Oleh: Subchan Daragana
Pemerhati Sosial dan Mahasiswa Magister Komunikasi Universitas Bakrie
“Kita semakin terhubung melalui layar, tetapi semakin jauh dalam rasa.” Sherry Turkle, Alone Together (2011)
Kita hidup di masa di mana orang merasa perlu dilihat agar dianggap ada. Media sosial yang semula dirancang untuk berbagi cerita kini berubah menjadi panggung besar, tempat manusia mempertontonkan dirinya sendiri. Di sana, tawa dan tangis menjadi tontonan, kemiskinan jadi konten, bahkan aib pun dijadikan bahan hiburan.
Fenomena ini bukan lagi sekadar perubahan gaya hidup, melainkan sebuah anomali digital, penyimpangan sosial yang mengubah makna manusia sebagai makhluk bermoral menjadi sekadar makhluk visual.
Dalam pandangan sosiologi klasik, Émile Durkheim menyebut kondisi seperti ini sebagai anomie , keadaan ketika norma-norma sosial kehilangan daya ikatnya. Nilai malu, empati, dan moral publik kian kabur. Di dunia nyata, seseorang mungkin menunduk saat malu.
Tapi di dunia digital, ia justru menengadahmenghadap kamera, menyiarkan rasa malunya, dan menunggu reaksi. Kita tidak lagi sekadar ingin dimengerti, tetapi ingin ditonton. Aneh tapi nyata: dunia digital membuat manusia nyaman dalam keterbukaan yang tak wajar.
Dalam kacamata komunikasi media, ini bagian dari apa yang disebut sebagai ekonomi perhatian (attention economy). Perhatian publik kini menjadi mata uang baru. Yang paling menarik perhatian entah dengan cara cerdas atau aneh ialah yang paling berkuasa.
Platform digital memelihara logika ini melalui algoritma: semakin ekstrem atau emosional suatu konten, semakin besar kemungkinan ia muncul di beranda kita. Maka lahirlah budaya oversharing, clickbait, dan pencitraan ekstrem demi eksistensi digital. Banyak yang sengaja menampilkan kemiskinan, keputusasaan, bahkan tubuh sendiri, bukan karena butuh empati, tapi karena tahu itu akan ditonton.

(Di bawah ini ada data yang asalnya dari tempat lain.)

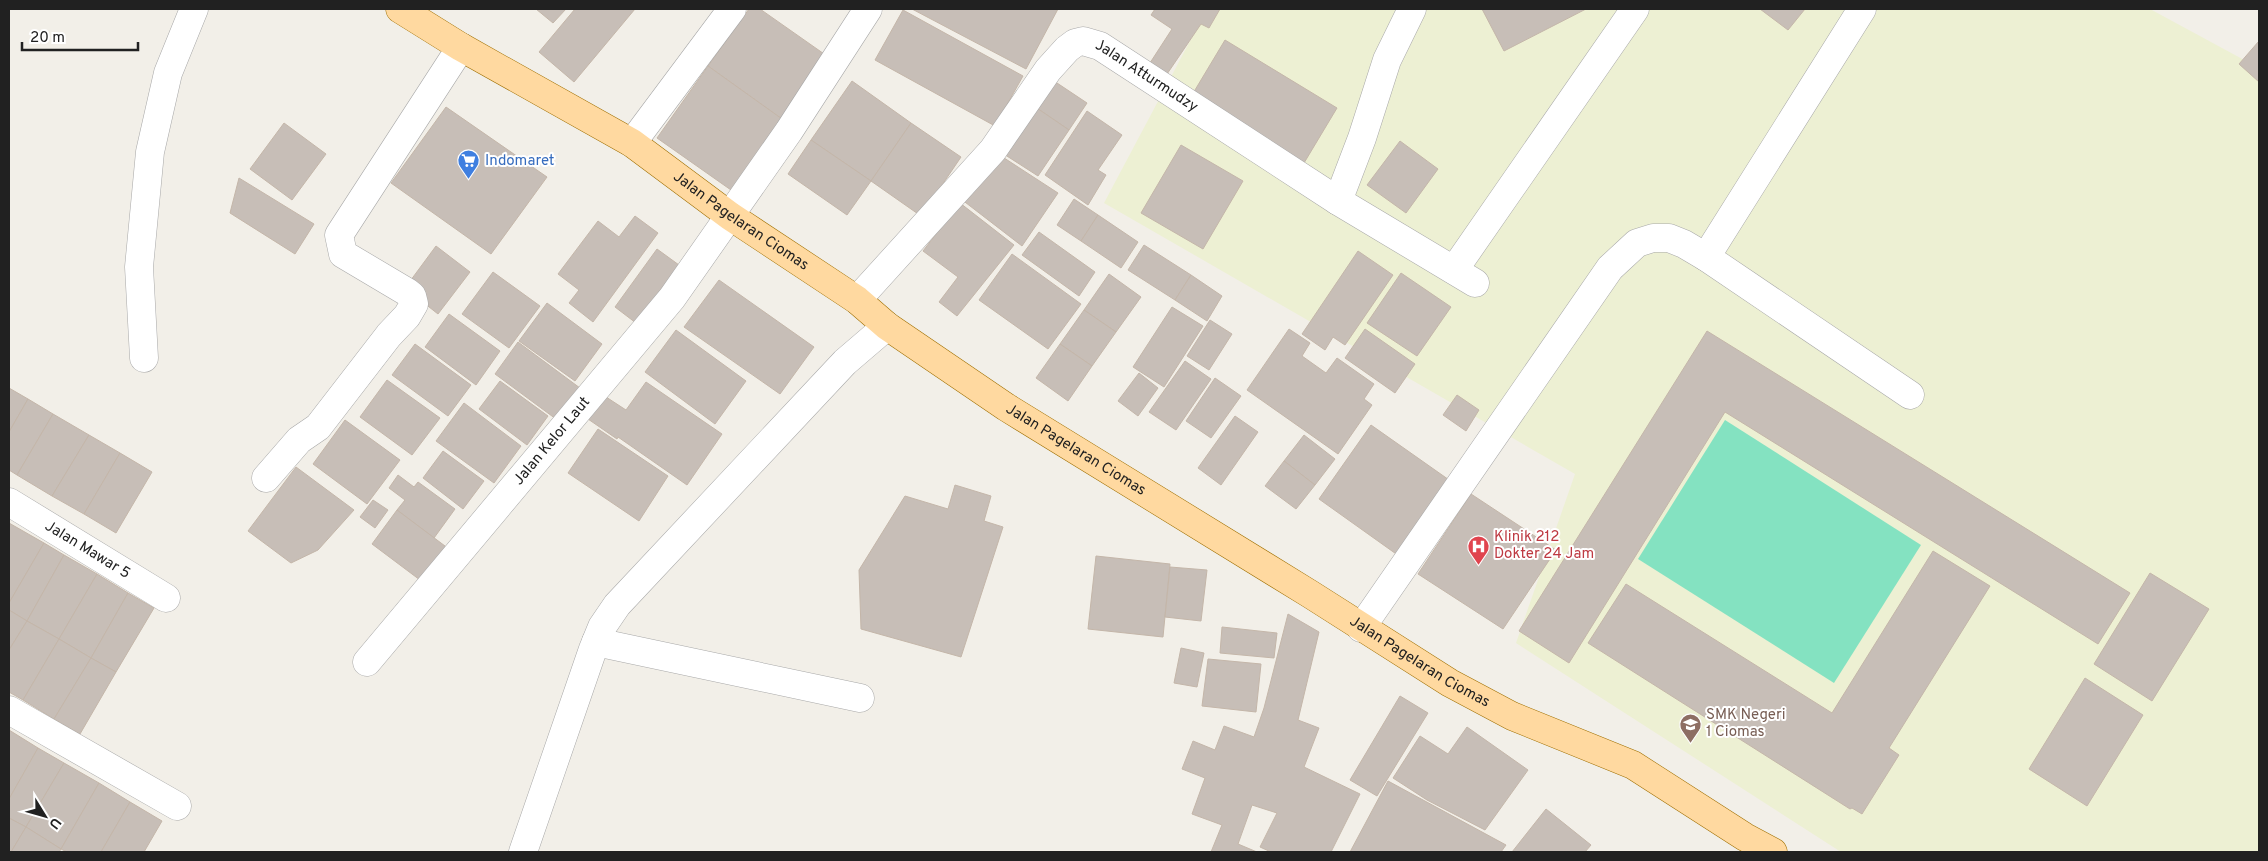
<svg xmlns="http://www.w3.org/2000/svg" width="2268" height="861" viewBox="0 0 2268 861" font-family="Overpass,sans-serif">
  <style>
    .farmland { fill: #edf0d3 }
    .pitch { fill: #84e2c1 }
    .building { fill: #c7beb7; stroke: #c4b6a9 }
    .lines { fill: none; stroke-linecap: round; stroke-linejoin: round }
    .minor-casing { stroke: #a8a8a8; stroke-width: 29 }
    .major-casing { stroke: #9f6f00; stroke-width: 29 }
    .minor { stroke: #fff; stroke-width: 28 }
    .major { stroke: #ffd9a0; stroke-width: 28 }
    .labels { text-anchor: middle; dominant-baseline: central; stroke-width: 4; stroke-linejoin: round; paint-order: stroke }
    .street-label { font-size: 15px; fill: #212121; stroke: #fff }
    .shop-label { font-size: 15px; fill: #366cbe; stroke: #fff; text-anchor: start }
    .health-label { font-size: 15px; fill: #be3a42; stroke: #fff; text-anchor: start }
    .education-label { font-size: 15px; fill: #785e54; stroke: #fff; text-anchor: start }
  </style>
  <rect width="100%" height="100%" fill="#f2efe8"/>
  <polygon class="farmland" points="1207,9 2150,9 2259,68 2259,852 1841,852 1516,643 1575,474 1104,203"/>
  <polygon class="pitch" points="1725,420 1921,545 1834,683 1638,559"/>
  <g class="building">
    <polygon points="536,9 566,9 553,23"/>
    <polygon points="575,9 635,9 574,82 539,52"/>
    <polygon points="749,9 760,9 827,56 782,119 708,66"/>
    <polygon points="912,9 1058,9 1026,69"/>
    <polygon points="1155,9 1220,9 1209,28 1201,24 1165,77 1148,66 1172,29 1151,15"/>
    <polygon points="1482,9 1586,9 1504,51"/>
    <polygon points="1760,9 1805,9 1788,30"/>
    <polygon points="903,10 1023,76 995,126 875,60"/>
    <polygon points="1225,40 1337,108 1304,163 1192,95"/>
    <polygon points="2259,41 2259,82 2239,64"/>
    <polygon points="708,66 782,119 731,190 657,138"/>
    <polygon points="1045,75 1087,103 1069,130 1028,102"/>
    <polygon points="852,81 911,123 871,181 811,140"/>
    <polygon points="1028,102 1069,130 1038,176 996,149"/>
    <polygon points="446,107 547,177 491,254 391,183"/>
    <polygon points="1087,111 1122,135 1098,170 1106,175 1088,205 1045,175"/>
    <polygon points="284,123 326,154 292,200 250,169"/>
    <polygon points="911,123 961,157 921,216 871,181"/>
    <polygon points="811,140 871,181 847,215 788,174"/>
    <polygon points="1400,141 1438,169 1406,213 1367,185"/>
    <polygon points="1181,145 1243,181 1203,249 1141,213"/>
    <polygon points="998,154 1058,193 1022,246 961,199"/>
    <polygon points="239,178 314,224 295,254 230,213"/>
    <polygon points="1074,199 1098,215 1081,241 1057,225"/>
    <polygon points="960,203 1014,245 957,316 939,302 958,277 923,251"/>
    <polygon points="1098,215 1138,242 1121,268 1081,241"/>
    <polygon points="635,216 658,233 593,322 569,303 579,290 558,274 598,221 619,237"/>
    <polygon points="1039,232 1095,272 1079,296 1022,255"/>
    <polygon points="1144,245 1191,275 1175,300 1128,270"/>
    <polygon points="436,246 470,272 438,314 405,288"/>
    <polygon points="657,249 679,265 636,323 615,307"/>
    <polygon points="1358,251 1393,275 1345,345 1333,337 1325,350 1302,334"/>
    <polygon points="1012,254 1081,304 1048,349 979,300"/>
    <polygon points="493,272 540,306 509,348 462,314"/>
    <polygon points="1401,273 1451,307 1417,356 1367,323"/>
    <polygon points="1109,274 1141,297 1116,332 1084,310"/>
    <polygon points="1191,275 1222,296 1207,321 1175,300"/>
    <polygon points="719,280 814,347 780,394 684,327"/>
    <polygon points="547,303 602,344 575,381 519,341"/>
    <polygon points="1172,307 1203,326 1164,387 1133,367"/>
    <polygon points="1084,310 1116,332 1092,366 1060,344"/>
    <polygon points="449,314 500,351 476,385 425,347"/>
    <polygon points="1210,320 1232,334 1209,370 1187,356"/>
    <polygon points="1289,329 1310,343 1302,356 1326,373 1337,358 1374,384 1364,399 1372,405 1338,454 1247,390"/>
    <polygon points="1365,329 1415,364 1395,393 1345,358"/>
    <polygon points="676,330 746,381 715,424 645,372"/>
    <polygon points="1707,331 2130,593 2098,644 1725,412 1569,663 1519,631"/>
    <polygon points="518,342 584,391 560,422 495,374"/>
    <polygon points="415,344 471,385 448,416 392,375"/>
    <polygon points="1060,344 1092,366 1068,401 1036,378"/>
    <polygon points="1185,361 1211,379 1176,430 1149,412"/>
    <polygon points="1139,373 1158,388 1138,416 1118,401"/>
    <polygon points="1215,378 1241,396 1211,438 1186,421"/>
    <polygon points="387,380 440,418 412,455 360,417"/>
    <polygon points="500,381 548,416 527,445 479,409"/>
    <polygon points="646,382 722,434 687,485 618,437 617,439 588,419 603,395 626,410"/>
    <polygon points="9,388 28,399 9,432"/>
    <polygon points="1457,395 1479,410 1466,431 1443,415"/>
    <polygon points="28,399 53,414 17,475 9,470 9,432"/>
    <polygon points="464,403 521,446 494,483 436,441"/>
    <polygon points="53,414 89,435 52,496 17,475"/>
    <polygon points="1235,416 1258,432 1221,485 1198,468"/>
    <polygon points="345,420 400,460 367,504 313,464"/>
    <polygon points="1371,425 1452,482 1399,556 1319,499"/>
    <polygon points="598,429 668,476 639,521 568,473"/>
    <polygon points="89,435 120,453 84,514 52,496"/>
    <polygon points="1304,435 1335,459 1315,485 1284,461"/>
    <polygon points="443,451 484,481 463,509 423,478"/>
    <polygon points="120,453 152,472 116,533 84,514"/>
    <polygon points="1284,461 1315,485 1296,509 1265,486"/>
    <polygon points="296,467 354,510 318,550 291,563 248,531"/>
    <polygon points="398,475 414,487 418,482 455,509 434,538 397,510 405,500 389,488"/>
    <polygon points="955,485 991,496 984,521 1003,527 961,657 861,629 859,570 905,496 948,509"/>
    <polygon points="1471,494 1556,550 1503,629 1418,574"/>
    <polygon points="373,500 388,510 375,528 360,517"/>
    <polygon points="397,510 449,549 424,583 372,544"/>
    <polygon points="9,523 44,543 9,603"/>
    <polygon points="44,543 64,555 27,621 9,610 9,603"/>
    <polygon points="1933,551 1990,586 1889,748 1899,755 1862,814 1852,808 1850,809 1588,643 1626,584 1832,713"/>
    <polygon points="64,555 97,574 59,639 27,621"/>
    <polygon points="1096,556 1170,564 1163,637 1088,629"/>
    <polygon points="1170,567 1207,570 1201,621 1165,617"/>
    <polygon points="2150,573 2209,609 2152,701 2094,664"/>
    <polygon points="97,574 128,593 91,658 59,639"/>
    <polygon points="128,593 154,608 116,672 91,658"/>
    <polygon points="9,610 27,621 9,650"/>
    <polygon points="1288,614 1319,632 1298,720 1319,728 1304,767 1360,794 1331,852 1271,852 1260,847 1277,813 1252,805 1238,844 1257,852 1211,852 1222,825 1192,814 1205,778 1182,769 1193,741 1215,750 1224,726 1254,737 1264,708"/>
    <polygon points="27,621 59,639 23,700 9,692 9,650"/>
    <polygon points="1222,627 1277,633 1274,658 1220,653"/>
    <polygon points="59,639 91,658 54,719 23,700"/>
    <polygon points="1181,648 1204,653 1197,687 1174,683"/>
    <polygon points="91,658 116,672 80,734 54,719"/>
    <polygon points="1208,659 1261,664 1256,712 1202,706"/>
    <polygon points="2085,678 2143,715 2087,806 2029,769"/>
    <polygon points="1400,696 1428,713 1377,796 1350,780"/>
    <polygon points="1467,727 1528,770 1485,830 1427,800 1393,778 1420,736 1448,754"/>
    <polygon points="9,730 38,748 9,799"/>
    <polygon points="38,748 64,763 26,827 9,818 9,799"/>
    <polygon points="64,763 99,783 61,849 26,827"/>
    <polygon points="1388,781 1506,845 1501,852 1350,852"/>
    <polygon points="99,783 130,802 101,852 67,852 61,849"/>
    <polygon points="130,802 162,821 144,852 101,852"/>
    <polygon points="1546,809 1591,845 1585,852 1512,852"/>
    <polygon points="9,818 26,827 11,852 9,852"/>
    <polygon points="26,827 61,849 59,852 11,852"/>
  </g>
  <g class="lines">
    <defs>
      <g id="minor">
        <polyline points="632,143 732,9"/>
        <polyline points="1338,201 1362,138 1387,60 1412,9"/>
        <polyline points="1706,257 1862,9"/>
        <polyline points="1454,270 1635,9"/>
        <path id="s1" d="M857,300L993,150L1048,70L1067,49L1075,43L1083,41L1100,46L1338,201L1475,283"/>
        <polyline points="144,358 139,267 150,152 168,73 194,9"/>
        <polyline points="266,478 299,440 318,427 389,335 407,316 414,304 412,296 407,292 343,254 339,235 461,47"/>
        <path id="s2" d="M9,502L166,598"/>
        <polyline points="1361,628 1610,268 1637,243 1653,238 1669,238 1684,244 1706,257 1910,395"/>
        <polyline points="596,642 860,698"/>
        <path id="s3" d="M367,662L672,298L789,131L868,9"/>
        <polyline points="9,710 177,806"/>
        <polyline points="523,852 593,649 602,627 617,605 845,362 887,326"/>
      </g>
      <g id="major">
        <path id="s4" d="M400,9L461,47L632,143L730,216L857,300L887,326L1006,407L1310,594L1450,683L1512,716L1633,765L1745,837L1773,852"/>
      </g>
    </defs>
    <use href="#minor" class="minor-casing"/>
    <use href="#major" class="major-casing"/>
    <use href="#minor" class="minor"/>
    <use href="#major" class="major"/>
  </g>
  <defs>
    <symbol id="supermarket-pin" viewBox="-11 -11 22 30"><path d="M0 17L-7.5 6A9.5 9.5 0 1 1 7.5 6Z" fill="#3f7fe0" stroke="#fff"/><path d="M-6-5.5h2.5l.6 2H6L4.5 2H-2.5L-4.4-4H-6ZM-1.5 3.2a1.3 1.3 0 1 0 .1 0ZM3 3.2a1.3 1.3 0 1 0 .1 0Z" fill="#fff"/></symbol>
    <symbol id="hospital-pin" viewBox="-11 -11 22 30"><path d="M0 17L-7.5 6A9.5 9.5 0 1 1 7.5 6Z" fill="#e0444e" stroke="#fff"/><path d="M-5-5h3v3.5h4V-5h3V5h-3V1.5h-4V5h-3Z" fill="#fff"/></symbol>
    <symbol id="school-pin" viewBox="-11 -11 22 30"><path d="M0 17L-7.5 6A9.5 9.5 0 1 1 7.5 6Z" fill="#8d6e63" stroke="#fff"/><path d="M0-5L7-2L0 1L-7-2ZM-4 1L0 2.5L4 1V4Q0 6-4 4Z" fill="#fff"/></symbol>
  </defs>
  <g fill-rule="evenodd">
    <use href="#supermarket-pin" x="456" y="148" width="25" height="34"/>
    <use href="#hospital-pin" x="1466" y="534" width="25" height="34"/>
    <use href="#school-pin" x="1678" y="712" width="25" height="34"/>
  </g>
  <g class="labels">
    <g class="street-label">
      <text stroke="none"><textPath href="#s1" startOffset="419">Jalan Atturmudzy</textPath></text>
      <text stroke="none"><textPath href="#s4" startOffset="402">Jalan Pagelaran Ciomas</textPath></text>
      <text stroke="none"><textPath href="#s3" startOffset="288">Jalan Kelor Laut</textPath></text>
      <text stroke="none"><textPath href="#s4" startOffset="808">Jalan Pagelaran Ciomas</textPath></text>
      <text stroke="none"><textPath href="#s2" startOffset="92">Jalan Mawar 5</textPath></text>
      <text stroke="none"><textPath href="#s4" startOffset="1212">Jalan Pagelaran Ciomas</textPath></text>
    </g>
    <g class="shop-label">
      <text x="485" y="161">Indomaret</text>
    </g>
    <g class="health-label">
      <text x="1494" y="537">Klinik 212<tspan x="1494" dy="17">Dokter 24 Jam</tspan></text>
    </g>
    <g class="education-label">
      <text x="1706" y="715">SMK Negeri<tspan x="1706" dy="17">1 Ciomas</tspan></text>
    </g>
  </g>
  <rect width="2268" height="861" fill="none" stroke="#212121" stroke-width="20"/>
  <g transform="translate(45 816) rotate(127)" stroke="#ffffff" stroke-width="4" paint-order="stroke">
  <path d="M0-4L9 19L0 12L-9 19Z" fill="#212121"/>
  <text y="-8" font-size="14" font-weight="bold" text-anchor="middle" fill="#212121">U</text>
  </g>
  <path d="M22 42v8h116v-8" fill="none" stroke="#212121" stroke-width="2.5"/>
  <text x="30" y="42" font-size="15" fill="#212121" stroke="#ffffff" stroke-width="4" paint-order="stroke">20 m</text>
</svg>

Padahal, seperti dikatakan Shoshana Zuboff (2019) dalam The Age of Surveillance Capitalism, kita tidak lagi menjadi pengguna media sosial, melainkan produk yang dijual. Setiap emosi yang kita bagikan, setiap air mata yang direkam, adalah data yang dikonversi menjadi keuntungan. Dunia digital tampak bebas, tapi sejatinya kita sedang dijajah oleh algoritma yang diam-diam membentuk perilaku kita.